Evet, ediyor. Kötü huylarım da vardı belki zaman içinde yok etmeye çalıştım. Ama bu kötü huy değil. Bu işin yaramazlığı. İçindeki küçük çocukla bağlantılı bir hikâye belki.

 

Fazla seçiciliğim küstürüyor...

- Üniversitede reklamcılık okudunuz. Peki oyunculuk anlamında yurtdışında nasıl çalışmalar yaptınız?


- İtalya’da 25 yaşındayken başladım workshoplara. Zaten 22 yaşından sonra dört yıl boyunca bir tiyatro oyunuyla turne yaptık. O da bir okuldu benim için. İlk defa İtalyanca bir oyunla sahnedeydim, temposu da oldukça kuvvetli. Çok önemliydi benim için. Metot çalışmaları da yaptık. Sevdiğim hocalardan biriyle 2003 yılında Actor Center adıyla bir oluşum kurduk. Yazarlarla, oyuncularla çalışılan, sahnesinin ve seyircisinin olduğu bir yer. Onun kurucu üyesiyim.

- Tiyatrodan sonra?

- Şansım yaver gitti. 2000 yılında Roma’ya taşındım. Çalışmaya başladığım menajerimin yönlendirdiği deneme çekimlerinden ilkiyle bir reklam filmi, ikincisiyle de Amerikalılarla bir dizi çekiminde buldum kendimi. Onda da dört ay boyunca Fas’ta çekim yaptık. İsa’nın havarilerinden biriydim. Bu süreç de öylece başlamış oldu.

- Yurtdışındaki çalışmalar hangi boyutta?
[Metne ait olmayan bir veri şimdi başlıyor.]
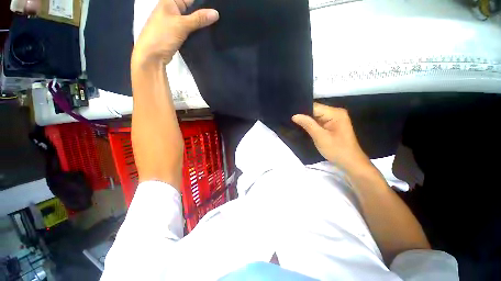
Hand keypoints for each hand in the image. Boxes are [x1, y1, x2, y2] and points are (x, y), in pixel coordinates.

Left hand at [132, 0, 218, 66]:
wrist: (152, 57)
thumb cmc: (162, 36)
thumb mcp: (181, 25)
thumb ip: (199, 19)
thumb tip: (216, 13)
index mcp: (169, 2)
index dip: (202, 3)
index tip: (215, 9)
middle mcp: (172, 11)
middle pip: (191, 10)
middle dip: (203, 14)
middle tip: (218, 18)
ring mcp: (174, 24)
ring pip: (191, 21)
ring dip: (201, 25)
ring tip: (216, 26)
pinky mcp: (177, 36)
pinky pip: (189, 31)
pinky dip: (196, 33)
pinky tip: (206, 35)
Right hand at [292, 103, 371, 172]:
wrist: (350, 163)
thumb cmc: (337, 150)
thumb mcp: (320, 137)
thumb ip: (308, 124)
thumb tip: (294, 115)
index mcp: (335, 113)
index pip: (314, 107)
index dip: (302, 110)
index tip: (290, 114)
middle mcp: (335, 112)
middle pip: (315, 110)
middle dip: (303, 115)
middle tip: (290, 119)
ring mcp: (334, 119)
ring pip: (315, 116)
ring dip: (306, 120)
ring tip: (293, 122)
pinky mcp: (332, 125)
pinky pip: (318, 121)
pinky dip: (311, 124)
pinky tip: (302, 127)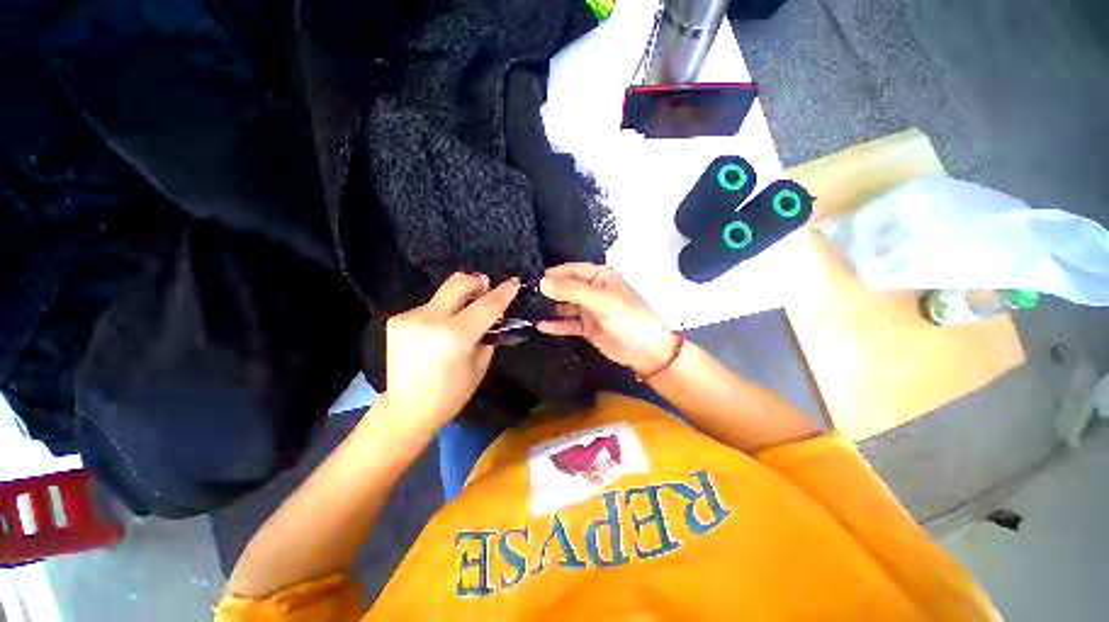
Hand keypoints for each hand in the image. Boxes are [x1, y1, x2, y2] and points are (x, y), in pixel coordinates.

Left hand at [383, 273, 520, 429]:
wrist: (408, 408)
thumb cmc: (452, 393)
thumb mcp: (480, 364)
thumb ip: (488, 333)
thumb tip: (494, 313)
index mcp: (455, 336)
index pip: (486, 305)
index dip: (503, 292)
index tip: (514, 281)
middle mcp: (430, 320)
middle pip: (459, 283)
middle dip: (477, 282)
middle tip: (486, 290)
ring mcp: (410, 317)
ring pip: (444, 293)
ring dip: (459, 300)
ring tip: (462, 317)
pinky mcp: (397, 319)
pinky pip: (429, 306)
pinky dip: (442, 312)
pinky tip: (439, 330)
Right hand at [537, 263, 679, 376]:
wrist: (645, 351)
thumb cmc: (628, 318)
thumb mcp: (600, 300)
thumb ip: (571, 291)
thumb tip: (543, 283)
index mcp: (601, 277)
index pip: (573, 270)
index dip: (554, 274)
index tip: (534, 280)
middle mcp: (593, 290)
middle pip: (566, 287)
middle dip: (549, 291)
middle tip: (526, 296)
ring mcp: (589, 310)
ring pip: (565, 306)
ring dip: (550, 308)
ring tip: (529, 310)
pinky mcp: (586, 327)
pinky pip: (568, 324)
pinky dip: (556, 325)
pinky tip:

- Son dönemde İtalya’da çektiğimiz romantik komedi türünde bir film var. Mayıs ayında gösterime girecek orada. Başrol değilim ama film benimle açılıp benimle kapanıyor. Burada da yine mayıs ayında Ömer Faruk Sorak’ın çekeceği bir aşk hikâyesinde yer alacağım.

- İçinizden başka Mehmetler de çıkıyor mu oyunculuk sayesinde?

- En sevdiğim yanı da o zaten. Öyle karakterler çıksın ki benden farklı olarak beni de şaşırtsın. Kendimi zorlamayı seviyorum. Bir senaryo okuduğum zaman şaşırıp, bunu nasıl oynayacağım korkusunu yaşamayı seviyorum. Ne kadar korkutursa o kadar hoşuma gidiyor.

- Seçicilik de var sanırım.

- Fazla hem de. O yüzden çok kişiyi de küstürüyorum. Ama bazen bir senaryoyu okuduğumda neden beğenip neden beğenmediğimi bilmiyorum. Bu hayvansı bir şey. Bir nefeste okuyup hikâyeyi bitirdiğimde, bir şey ya oluyor ya da olmuyor.

- O hissin yanılttığı olmadı mı hiç?

- Olmadı galiba. Sonradan kötü bulduğum işler yaptıysam da başka nedenlerle giriştiğim ve içimdeki sesi dinlemediğim işler olduğunu hep sonradan gördüm.